## 任務項目
請接著這篇談諾頓與《布魯克林秘案》的影評往下寫，從最後一句之後續起。

這一毛病,使得「多話」的萊昂納爾形象偏離了人們所熟悉的菲利普·馬洛式的陰鬱偵探,反而更為靠近了另一位紐約電影的靈魂人物:一種伍迪·艾倫式的捧腹被融入角色之中。
因為時間的不斷推遲,諾頓的年紀其實已經超過了原作中主角的年紀。所幸,其優秀的演技為影片注入了獨特的靈魂,使得整部《布魯克林秘案》完全成為諾頓自己的詮釋。
我們不難從諾頓以往的電影作品序列中看出,他對於此類表演的得心應手:《一級恐懼》中結尾急速的性格轉換,《搏擊俱樂部》中「真正的精神分裂者」,《大買賣》中兩種角色的反差等等。而《布魯克林秘案》中的男主角萊昂納爾,也同樣會是諾頓「變臉」式的表演序列中精彩的一筆。
這位非典型的硬漢,身處在仿佛愛德華·霍普畫中的紐約,拖著被人以奇異目光看待的身軀,以一己之力對抗看不見的龐然大物。「布魯克林」不僅僅是城市的一個區隔,更是失父的萊昂納爾的綽號。攝影機下諾頓的藍眼睛裡,總是被情感缺失包圍的萊昂納爾,正是流離失所的五十年代布魯克林的人格。

## 所附紀錄
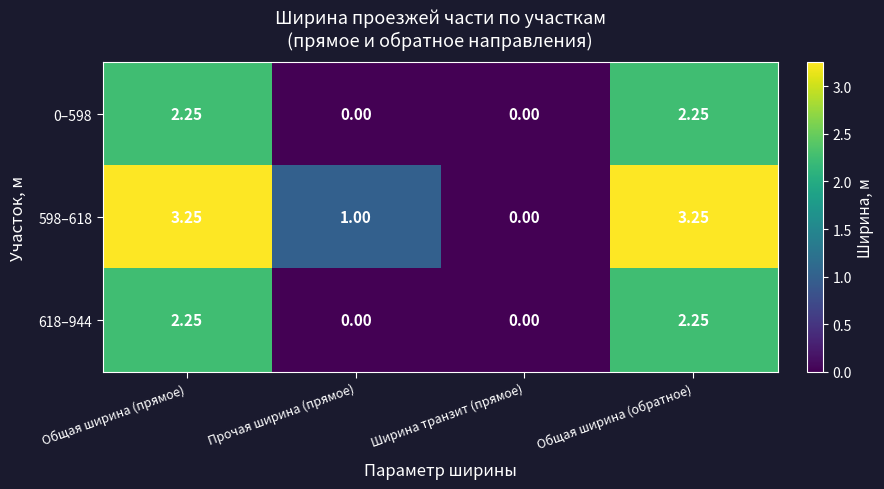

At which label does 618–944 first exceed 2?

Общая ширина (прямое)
* * *
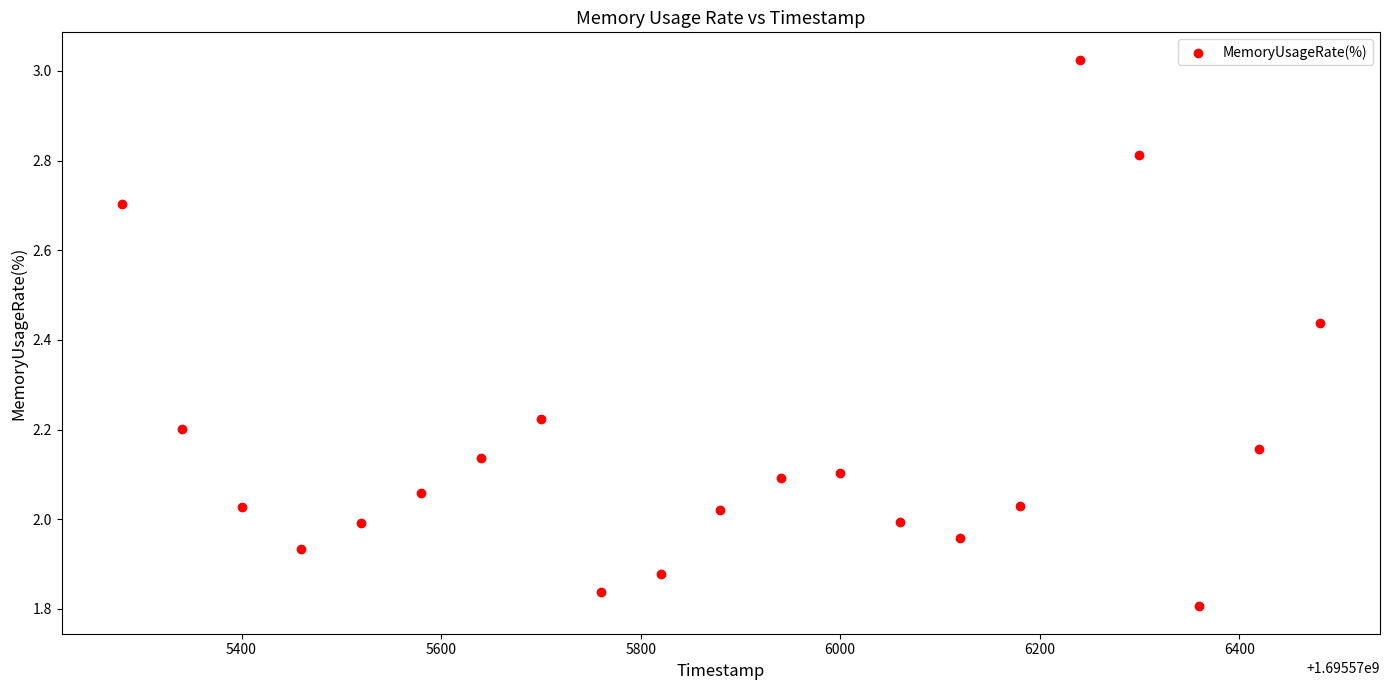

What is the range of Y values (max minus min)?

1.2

## 練習作答
布魯克林是影片的空間依託,因而城市細節變得尤為重要,諾頓對此進行了詳細的研究,以確保虛構的背景有充足的史實依據。不斷出現的城市地標,也同樣在不斷地強調著影片空間的真實感,甚至用數位技術重建了紐約的賓夕法尼亞車站。
不僅如此,導演的身份使諾頓得以延展影片的主題,甚至將其提升到住房問題、種族歧視、城市規劃、公共基礎設施建設等等這樣的社會學高度。
諾頓的祖父James Rouse對這部影片的貢獻頗多。他本身也是位城市規劃師和開發商,但幾乎完全是影片惡人蘭道夫的反面,是「社區、文化和復興的堅定信奉者」,也是受到人道主義精神指引的理想主義者。
諾頓成長於祖父規劃的哥倫比亞區,其中平等而友好的氛圍帶給他很深的童年印象。而《布魯克林秘案》使得諾頓得以將沿襲自祖父的想法灌注其中,古典主義的人文關懷被融入,從而得以完成了一次對於當代城市歷史的回望與反芻。這完全是諾頓自己的、五十年代的布魯克林。
復古黑色的回魂
黑色電影在五十年代發生了一定的轉向。在此之前,這種伴隨著資本主義社會發展誕生的電影風格,一直叫囂著欲望的擴張與個人的異化,以含混的價值觀和曖昧的道德吸引觀眾。
而在此之後,文明病症敗露,黑色電影開始更多地直接表現社會的腐敗與弊病——想想弗裡茨·朗後期的影片《大內幕》《高度懷疑》,蘭卡斯特和柯蒂斯合作的《成功的滋味》,還有那部受到長久讚譽的波蘭斯基的《唐人街》吧。
諾頓在採訪中承認了《唐人街》對於《布魯克林秘案》所產生的巨大影響,前者對於三十年代加州混亂社會的復現直接激發起他的靈感。「每個大城市都建立在歪曲的交易、種族主義的偏見和威權主義力量的運作上。」
諾頓認為五十年代的紐約已埋下當代社會結構中的弊病,這也是他將影片背景直接搬到五十年代的原因。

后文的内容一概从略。